Une critique souvent adressée au film est son mode de production, l’hélicologie. Ce n’est pas tant la facture CO2 officielle du film (1 500 tonnes, tout de même) qui me choque, car il faut bien faire le film, mais la façon dont elle est soldée : par un chèque de près de 23 000 € fait à la fondation Action Carbone (tiens, celle de YAB, bonjour l’impartialité…) qui permet de financer un projet en Inde. Autrement, on s’achète une bonne conscience, et un droit à polluer. Moralement indéfendable.

The bott-home line

Quoi qu’il en soit, si ce film n’est pas un chef d’œuvre écologiste, s’il présente très peu de solutions, s’il oublie malencontreusement quelques sujets cruciaux (le nucléaire), malgré donc tous ces défauts, je pense que ce film va dans le bon sens. Parce que faire prendre conscience des problèmes écologiques au plus grand nombre, c’est déjà une belle réussite. Que les citoyens se saisissent de la question écologique serait salutaire.

Crédit photo : ilhan gendron, sur Flickr. Image mise à disposition sous un contrat Creative Commons by-sa.

8 comments to “Home-sandwich”
    • On parle de l’article suivant, n’est-ce pas ?

      Toute la première partie, avec les propos d’Isabelle Delannoy, ne me pose pas de problème. C’est sa vision du film, elle y croit, normal. Par contre, une fois les guillemets fermés, j’ai eu l’impression que ce n’était qu’une reprise d’un dossier de presse. Il y a quand même des choses qui doivent un peu vous faire tiquer. Le coup du film sans profit : le film est gratuit (et encore, il y a un copyright, quand je pense que certains parlaient d’un film open source), mais il y a tout un business à côté, à géométrie variable. La compensation carbone, à propos de laquelle je vous renvoie au rapport des Amis de la Terre (Royaume-Uni). La pub verdissante pour PPR, un groupe qui a un impact environnemental… disons pas négligeable.

      Bref, sans que ce soit un reproche, je constate que votre vision de Home (datant du 3 juin, je précise) ne donne que dans un sens. Si Home permet une prise de conscience, très bien. Mais les contradictions sont nombreuses…

      Ceci étant dit, j’essayais de résumer en un minimum de mots les lectures que j’avais faites au moment d’écrire mon billet. Exercice un peu cruel, rendant impossible toute nuance. Chaque article cité mériterait une chronique…

  1. Oui oui nous parlons du même article. Je pense à mon sens que la question devrait être posée autrement: comment cela se fait-il que l’on en arrive là aujourd’hui pour faire passer le message?

    Qui plus est, au regard de l’impact du film et du résultat des élections européennes, j’ai tout de même la sensation que ce genre de démarche a le pouvoir de faire changer les choses, non? Les écolos ont parfois tendance à croire que le grand public a compris, or c’est malheureusement encore faux pour de nombreux citoyens…

    Catherine a du reprendre des éléments du dossier de presse pour la bio de YAB and co c’est certain.

    Enfin, en ce qui est des contradictions, il y en a certes, mais il y en a partout, dans chaque démarche… même chez les plus écolos. Et la question des contradiction rejoint la première question: pourquoi sommes nous obligés de faire passer le message ainsi aujourd’hui surtout?

Exercices proposés:
1 – D'après l'extrait sur le film Home, quel est le montant du chèque adressé à la fondation Action Carbone ?
2 – Reprenez l'extrait sur le film Home à l'endroit où il s'arrête et rédigez-en la suite.
Les enregistrements ci-dessous n'ont aucun lien avec l'extrait.

Enregistrements:
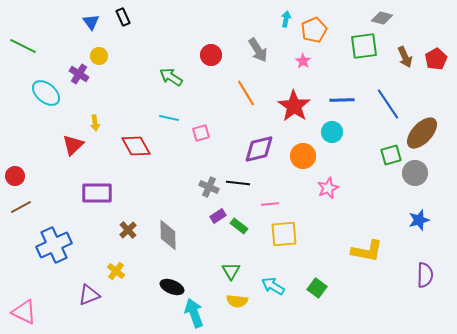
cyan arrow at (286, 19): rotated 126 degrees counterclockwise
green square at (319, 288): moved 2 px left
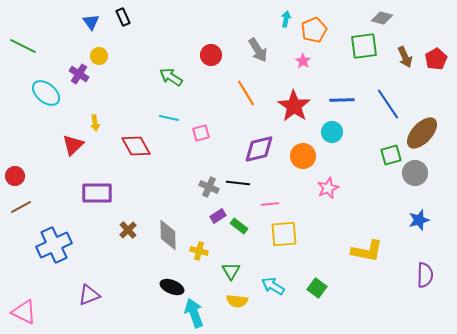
yellow cross at (116, 271): moved 83 px right, 20 px up; rotated 24 degrees counterclockwise
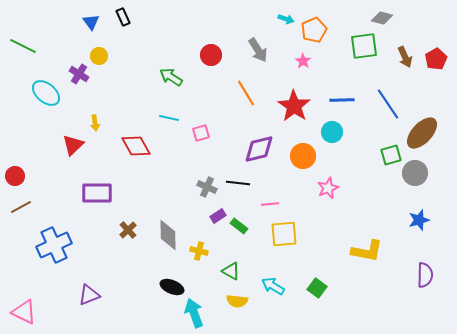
cyan arrow at (286, 19): rotated 98 degrees clockwise
gray cross at (209, 187): moved 2 px left
green triangle at (231, 271): rotated 30 degrees counterclockwise
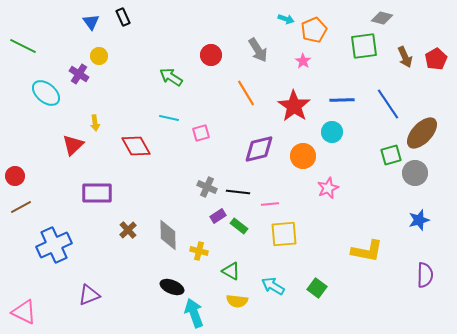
black line at (238, 183): moved 9 px down
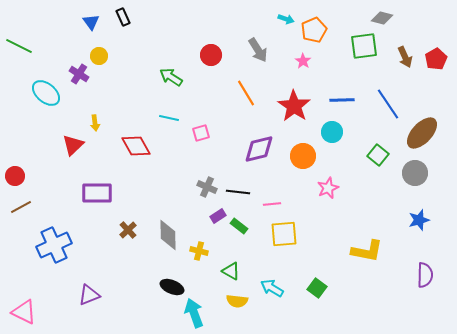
green line at (23, 46): moved 4 px left
green square at (391, 155): moved 13 px left; rotated 35 degrees counterclockwise
pink line at (270, 204): moved 2 px right
cyan arrow at (273, 286): moved 1 px left, 2 px down
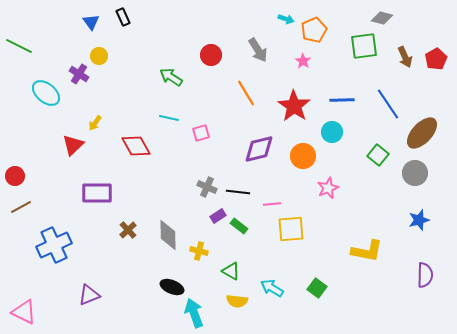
yellow arrow at (95, 123): rotated 42 degrees clockwise
yellow square at (284, 234): moved 7 px right, 5 px up
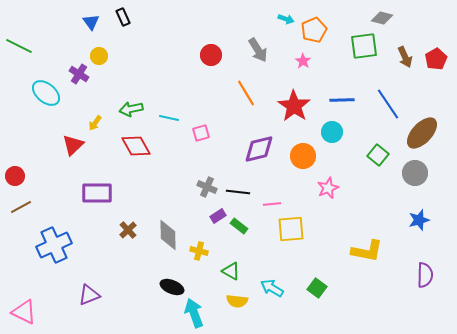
green arrow at (171, 77): moved 40 px left, 32 px down; rotated 45 degrees counterclockwise
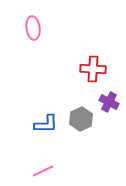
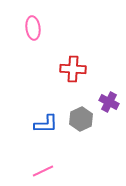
red cross: moved 20 px left
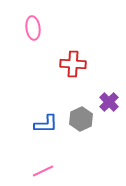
red cross: moved 5 px up
purple cross: rotated 18 degrees clockwise
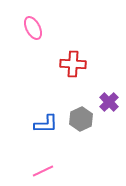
pink ellipse: rotated 20 degrees counterclockwise
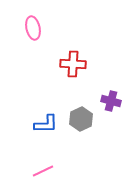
pink ellipse: rotated 15 degrees clockwise
purple cross: moved 2 px right, 1 px up; rotated 30 degrees counterclockwise
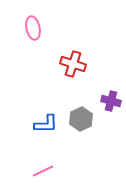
red cross: rotated 15 degrees clockwise
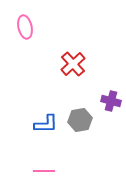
pink ellipse: moved 8 px left, 1 px up
red cross: rotated 30 degrees clockwise
gray hexagon: moved 1 px left, 1 px down; rotated 15 degrees clockwise
pink line: moved 1 px right; rotated 25 degrees clockwise
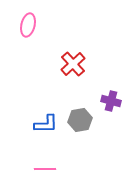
pink ellipse: moved 3 px right, 2 px up; rotated 25 degrees clockwise
pink line: moved 1 px right, 2 px up
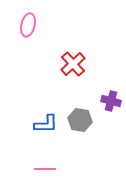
gray hexagon: rotated 20 degrees clockwise
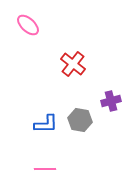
pink ellipse: rotated 60 degrees counterclockwise
red cross: rotated 10 degrees counterclockwise
purple cross: rotated 30 degrees counterclockwise
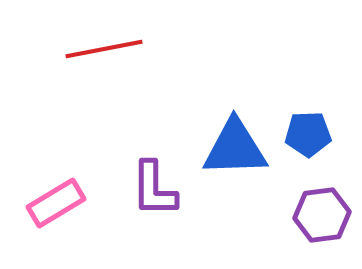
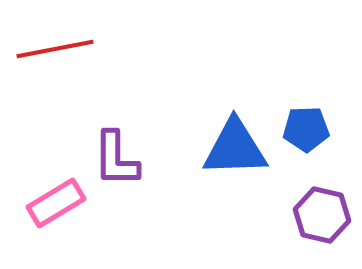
red line: moved 49 px left
blue pentagon: moved 2 px left, 5 px up
purple L-shape: moved 38 px left, 30 px up
purple hexagon: rotated 20 degrees clockwise
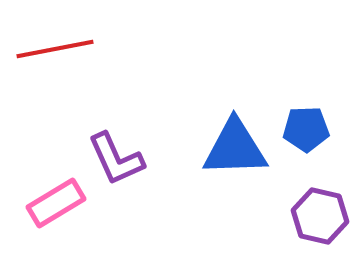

Corrigés:
1 – Près de 23 000 €.

2 –
    • @ Anne-Sophie :
      Merci pour ce commentaire extrêmement constructif, Anne-Sophie. La question que vous posez est fort judicieuse. Mais je crains que la réponse ne soit pas apportée par les « écolos ». J’essaie d’expliquer ma démarche (ce blog en est l’exemple), de convaincre les gens que je rencontre, tout en évitant les clichés. J’ai du mal à voir ce que je pourrais faire de plus. Et je ne me reconnais pas dans le paysage politique actuel.

      Maintenant, on en vient au fond du problème. La solution est politique, j’en suis convaincu. Or pour une raison x ou y, les politiques ne sont pas prêts à prendre des décisions qui chambouleraient complètement leur horizon. Et on en arrive à cette solution paradoxale que ce sont les citoyens, un à un, qui doivent être à l’origine du changement. On pourrait faire plus rapide et plus efficace…

      Le discours qui me gène, c’est celui qui consiste à dire que l’on règlera le problème avec des gestes écolos faits par les particuliers (arrêter les robinet, trier ses déchets, etc.). Et ça me semble être l’essentiel du discours de YAB. Utile, certes, et n’allez pas dire que je suis contre, mais si de l’autre côté industriels et agriculteurs continuent sur le même rythme, au final cela ne servira à rien. Le problème, c’est que derrière on touche à des notions de croissance, de développement, de but à long terme de la société, de répartition des pouvoirs, et que ce sont des notions ancrées dans notre inconscient, qu’il faudra remettre en question si l’on veut réellement avoir un impact sur l’environnement.

      Quant aux contradictions, rassurez-vous, j’ai aussi les miennes. 😉

    • @ sans gluten :
      Absolument. Je suis désolé si je vous ai froissé(e), mais je pense que votre billet pré-Home n’était pas ce qu’il y a de plus équilibré, c’est le moins que l’on puisse dire.

      Tout est résumé dans le « charité bien ordonnée commence par soi-même ». Pas d’accord. Charité bien ordonnée commence par identifier ceux qui nous ont mis dans la situation actuelle, au niveau mondial. De voir comment nous en sommes arrivés là, pour savoir comment en sortir. Sur ce point, Home est bien léger. Et bien influencé.

      Vous avez relayé le buzz sans essayer de creuser un peu. Ce n’est pas un drame, et d’ailleurs vous avez publié un autre billet, suite à la diffusion du film, qui était bien plus équilibré, et dont j’aime beaucoup le titre. Oui, Home, et après ? Contrairement à ce que beaucoup semblent penser, l’écologie n’a pas été inventée avec ce film, et je ne suis pas convaincu qu’il ait un impact significatif à long terme. Sa seule particularité, c’est d’être massivement distribué. On parle d’écologie, c’est bien. Et après ?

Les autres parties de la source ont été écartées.